26 ottobre 2008

Vorrei tanto sapere perché certa gente davanti al dolore fa come gli struzzi. Come se parlare volesse dire riportare questo dolore alla realtà, come se non parlarne lo cancellasse per sempre. E invece il silenzio è ancora peggio: per il solito io so che tu sai che io so ecc ecc.
Ci sono cose che non si possono cancellare, che non possono e non devono essere dimenticate.

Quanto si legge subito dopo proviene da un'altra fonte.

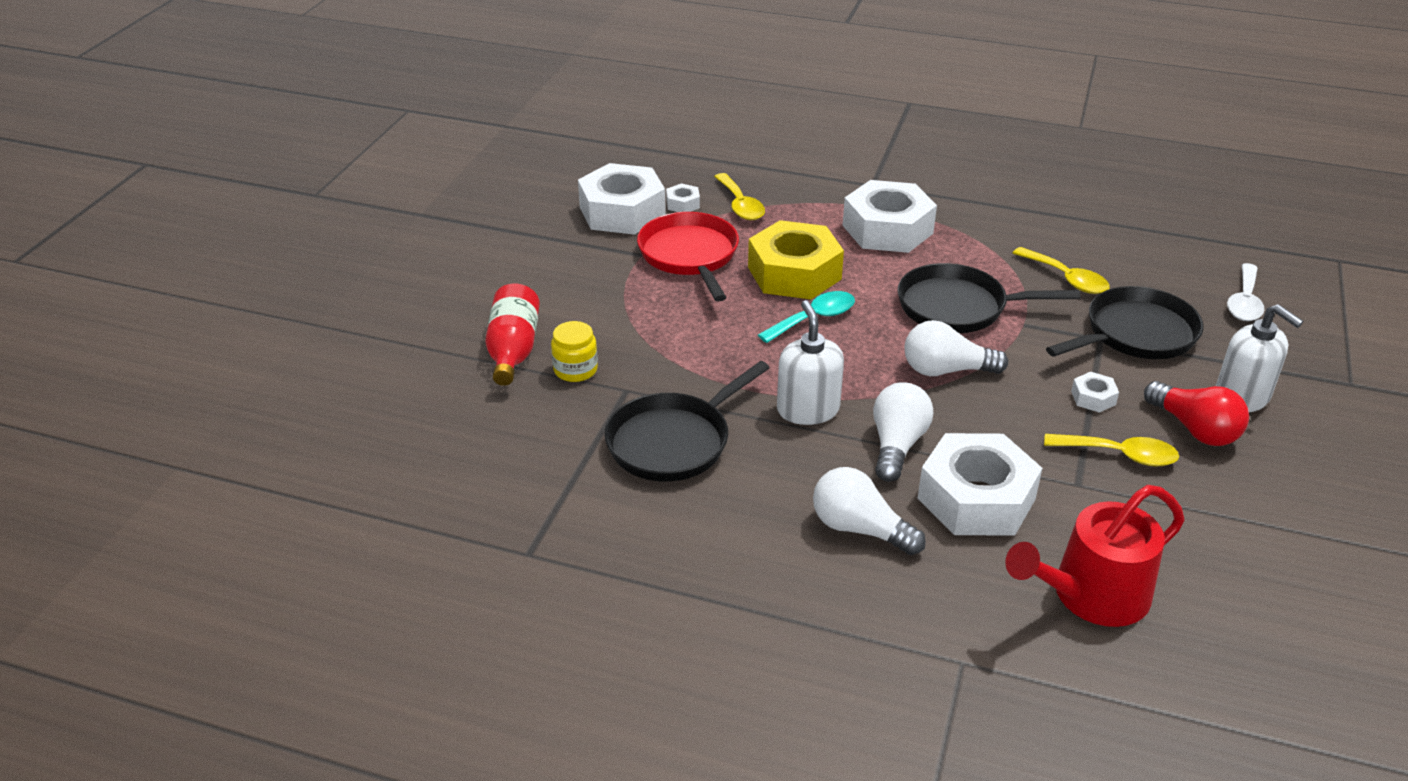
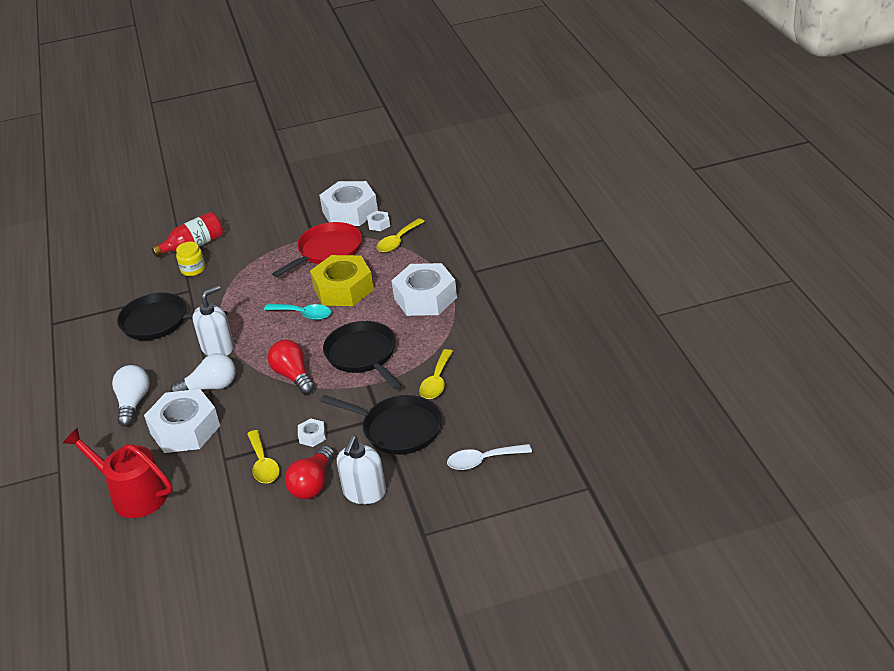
camera: 60 degrees right, 0 degrees up
(946, 370) = (293, 376): white light bulb -> red light bulb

Ricordare non vuol dire guardare al passato, essere ossessionati da un evento che non è più: ricordare per me è riconoscere che qualcosa è stato, che le conseguenze si sentono ancora oggi e resteranno per sempre. Ricordare vuol dire prendere coscienza di ciò che costituisce comunque un pezzo della mia storia, pur guardando avanti, cercando di far sì che questo dolore abbia un senso. Ma questo senso non si trova nel silenzio, nel voltare lo sguardo da un'altra parte.
Non pretendo discorsi da guru, scene da prefica, rivelazioni sul senso della vita: mi sarebbe bastato un cenno, per sapere che non è stato dimenticato, che forse non si sa cosa dire, perché certe volte le parole sembrano così inadeguate. Ma questo vuoto è più mostruoso di una parola che porti a galla un dolore forse non del tutto sopito. Perché si sente che c'è qualcosa di non detto, perché so che è impossibile dimenticare e che loro sanno. Un'assenza che si fa presenza pesante, che si trasforma in solitudine, isolamento dagli altri.
Sì, mi sento sola in questo dolore che c'è, ancora ancora e ancora.
Non basta un anno a cancellarlo. Non basterà una vita: e spero tanto che come oggi sento lacrime di tristezza bloccarmi la gola, un giorno queste saranno di gioia.